3. Can I put a name on the larger thematic arcs? If you can, it will really help you move your outline and your book forward. If you can't, you might be wandering off the core point of your story.
4. Am I regularly contributing to the larger arcs? There are a lot of ways of doing this, but if you can identify the larger arcs, it will become easier to contribute to them and keep all those balls in the air.
5. Do I have a lot of similar small arcs? If you're struggling with the question of larger arcs, see if you can find patterns in the smaller arcs that you're using. That can help you detect larger patterns and get a better orientation on the overall trajectory of your project.

I hope I've given you some ideas that will help you articulate with the issue of the story arc. Arcs are a very important conceptual tool, and extremely useful, so good luck with them!


  1. Minor nitpick: In geometry, you use TWO points to define a line. Three points are, however, the minimum bound for a circle.

    So while in a story three points form an arc, in mathematics three points forms a circle.

    It's all curves!

  2. Lxndr, hi! Thanks for the comment. I was thinking of the way we used to do our graphing problems: plot two points to define the line, and a third to confirm it (as I mentioned). For me, this parallels the way that people suspect an arc if they see two points, but have it confirmed when they see the third. I appreciate you clarifying for those who may wonder about the mathematical side of things. And I like your point about all those curves!

  3. Great tips.

    I should start thinking of this, because my beast of an epic might become confusing otherwise.

    Thank you yet again.


  4. Thanks, Misha! I'm glad to be of help.

  5. I think this is a beginning at trying to define what an arc is. Repetition is a little to simple for it.

    For instance you can create an arc without using repetition but by tying together similar concepts. Many character arcs work because of similarities between the character's personality, actions, career, etc.

    I think that an arc is a difficult thing to explain and admire that you're trying to do it at all.

  6. Thanks for commenting, Elliot! I recognize that arcs appear at varying levels of complexity; this post is trying to get at the underlying phenomena that get those arcs started. When I say "repetition" I'm not trying to use it restrictively, but more generally. In this way I think it does at least point toward the kinds of larger similarities you mention. It's when our minds recognize the reappearance (repetition) of something that we start to feel an arc...but it doesn't have to be as simple as an object or person. It also works at the conceptual level, as you've so rightly pointed out. If I tried to make the post exhaustive, I'd probably have months of work cut out for me!

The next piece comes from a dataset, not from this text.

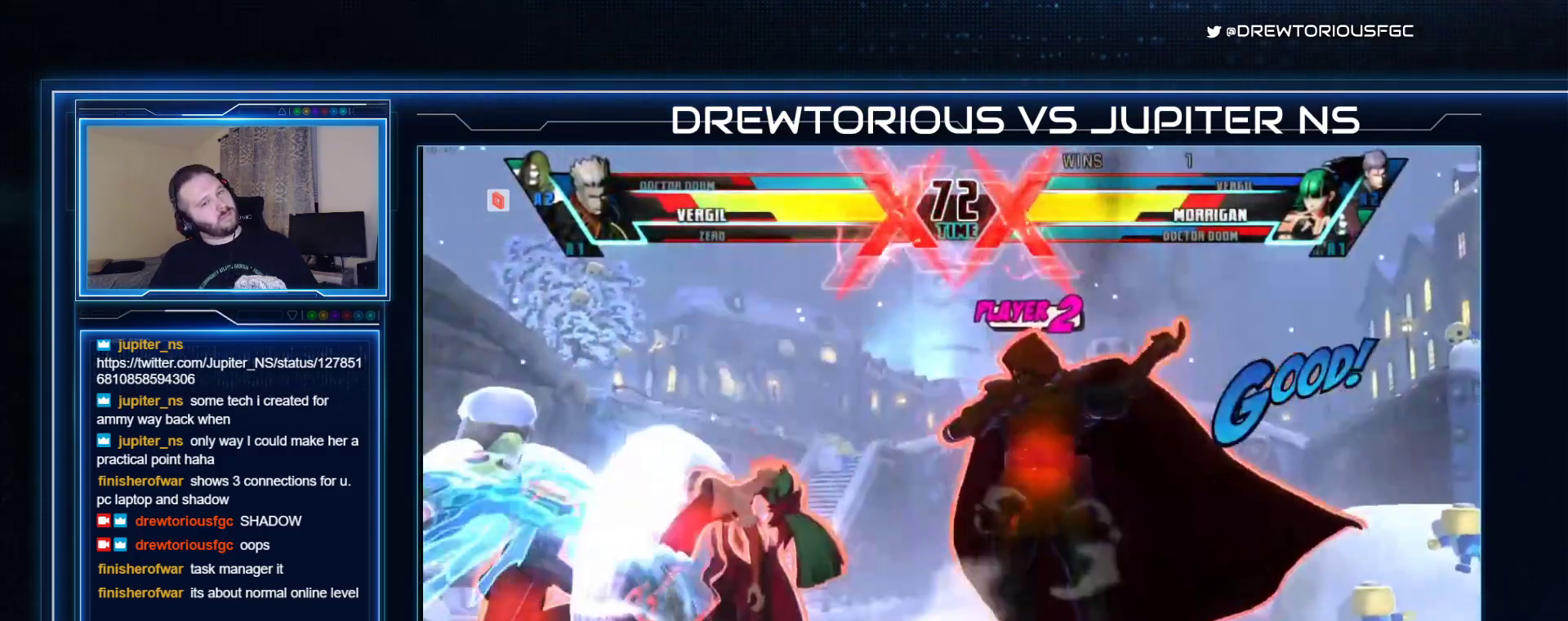
{"buttons": [], "left_stick": "down-left", "events": [[33, "TRIANGLE", "up"], [300, "R1", "down"], [300, "SQUARE", "down"], [300, "TRIANGLE", "down"], [367, "R1", "up"], [400, "SQUARE", "up"], [400, "TRIANGLE", "up"]]}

  7. This is a killer article, Juliette! I love it. I don't think I've read a better explanation of the story arc before, at least not one that clarifies what the heck it is and how to build one, without being rhetorical about it.

    Thanks so much for the crisp definition. It's a great addition to my outlining checklist.

  8. Thanks, Vero! I'm so glad you found this helpful.

  9. A comment on the "Here's an example . . . " paragraph. As I read this example, I was reminded of the television show "Fringe" in which these "out-of-time" observers kept popping up. Infrequent, but on an increasingly regular and important basis. It's things like this that will keep viewers coming back to see the next week's episode, and it's things like this that will keep readers coming back to series fictions, and to keep reading a stand-alone story. However, it can be abused also. Not so much in a stand-alone work, but in series works, because, if a reader/viewer cannot enter into a series work at any given point, then the "arc" is being over-used by a writer.

    By-the-way, "arcs" can be used in non-fiction too.

  10. I enjoyed this post! I am working on a project where a story arc is easy to see in retrospect but difficult to manipulate intentionally during the process (which is what I need to be able to do). This concept will be very helpful for me!